## [Text excerpt]
══════════

Avant-garde artist and author Shelley Jackson has been working on the fringes of mainstream publishing and print culture for nearly 20 years. She is the author of the seminal hypertext novel Patchwork Girl, two print books, and a short story that is currently being tattooed on volunteers, among other projects. Jackson dissects, experiments with, and reinvents ideas about Web- and print-based writing, often focusing on the role of the body and how that space is interacted with “as if each organ, fluid, and membrane . . . have their own agendas.” Jackson’s career is multifaceted, and she continues to branch into new directions, from static print to hypertext fiction to the literal tattooing of her writing on others.
Due to the amount of mainstream coverage it has received in the past few years, “Skin” is likely the work of Jackson’s that readers of The Quarterly Conversation are most familiar with. Called “a mortal work of art,” it is short story that is being tattooed, one word at a time, on volunteers’ bodies. By the time the project is complete, over 2,000 people will have participated in it, and only those who have a word tattooed on them, which Jackson herself assigns, will ever see a copy of the complete short story.

══════════

## [Problem set]
A - Reproduce the passage on Shelley Jackson word for word, from "Avant-garde artist and" up to and including "writing on others.".
B - According to the passage on Shelley Jackson, how many people will have taken part in "Skin" once the project is complete?

══════════

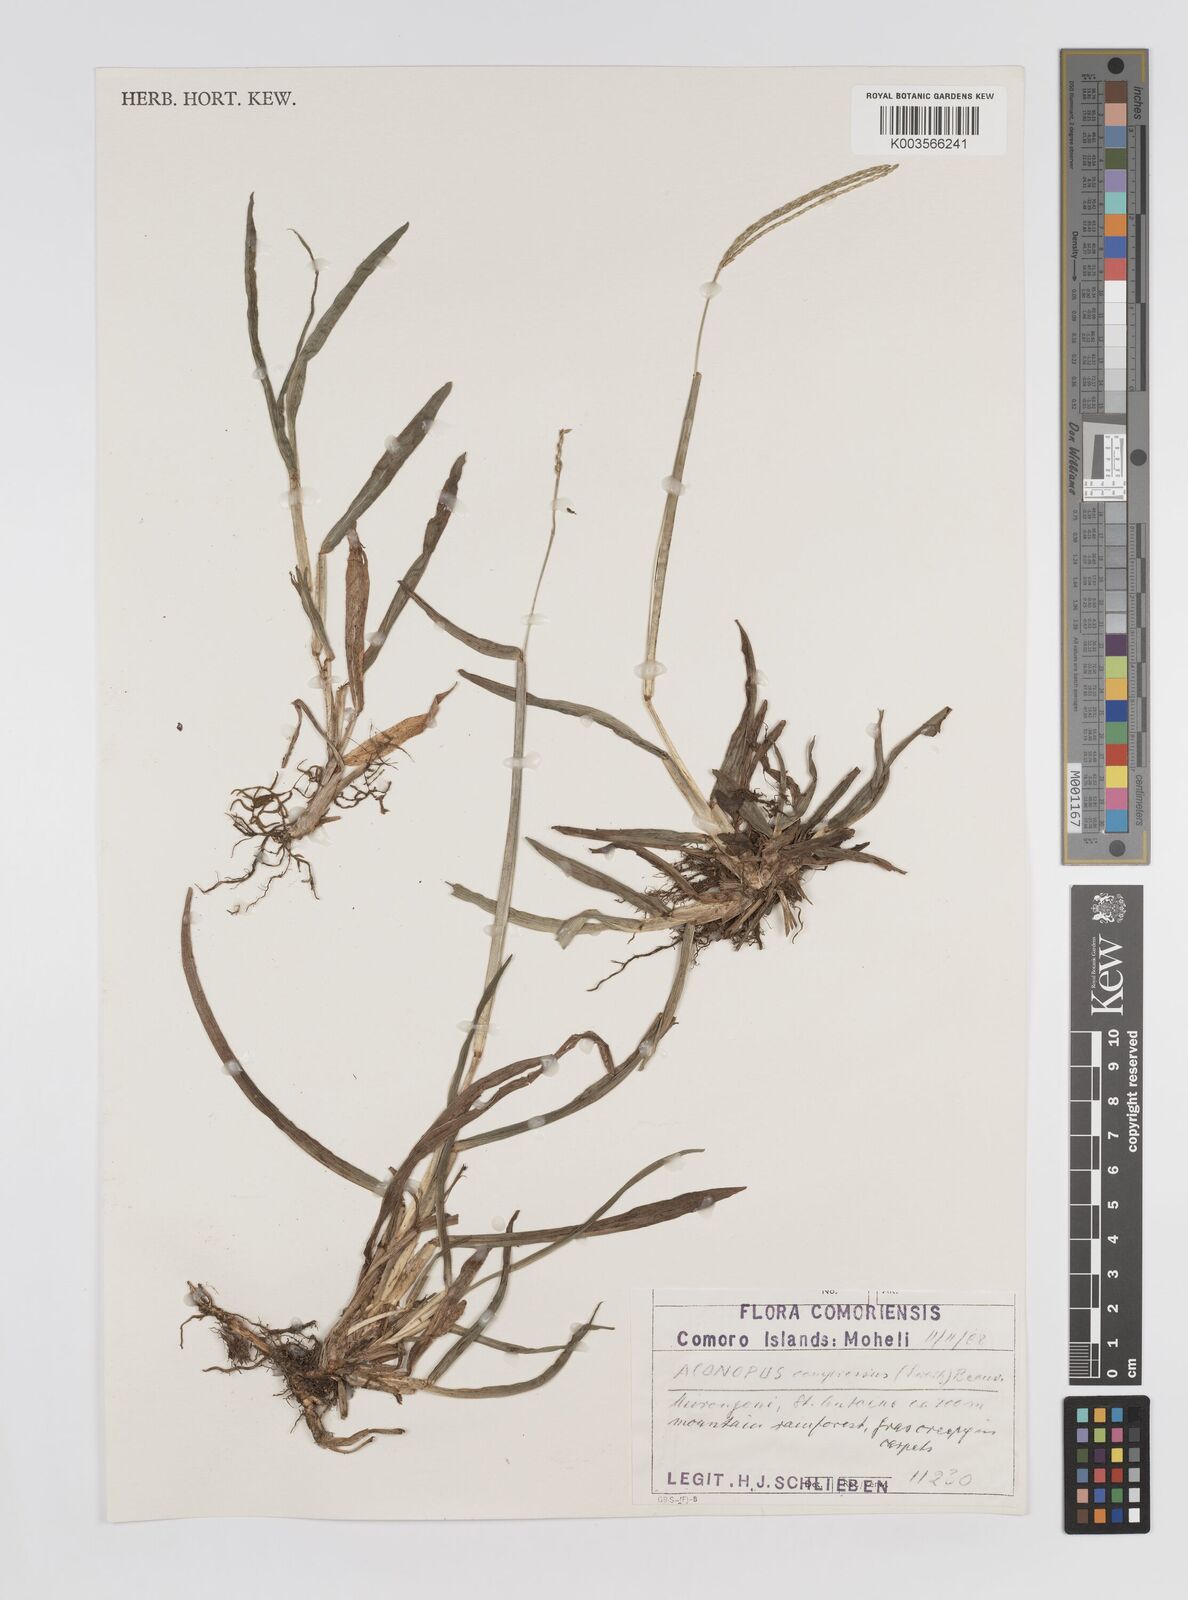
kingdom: Plantae
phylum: Tracheophyta
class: Liliopsida
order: Poales
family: Poaceae
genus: Axonopus
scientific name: Axonopus compressus
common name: American carpet grass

══════════

## [Final answers]
A -
Avant-garde artist and author Shelley Jackson has been working on the fringes of mainstream publishing and print culture for nearly 20 years. She is the author of the seminal hypertext novel Patchwork Girl, two print books, and a short story that is currently being tattooed on volunteers, among other projects. Jackson dissects, experiments with, and reinvents ideas about Web- and print-based writing, often focusing on the role of the body and how that space is interacted with “as if each organ, fluid, and membrane . . . have their own agendas.” Jackson’s career is multifaceted, and she continues to branch into new directions, from static print to hypertext fiction to the literal tattooing of her writing on others.

B - Over 2,000 people.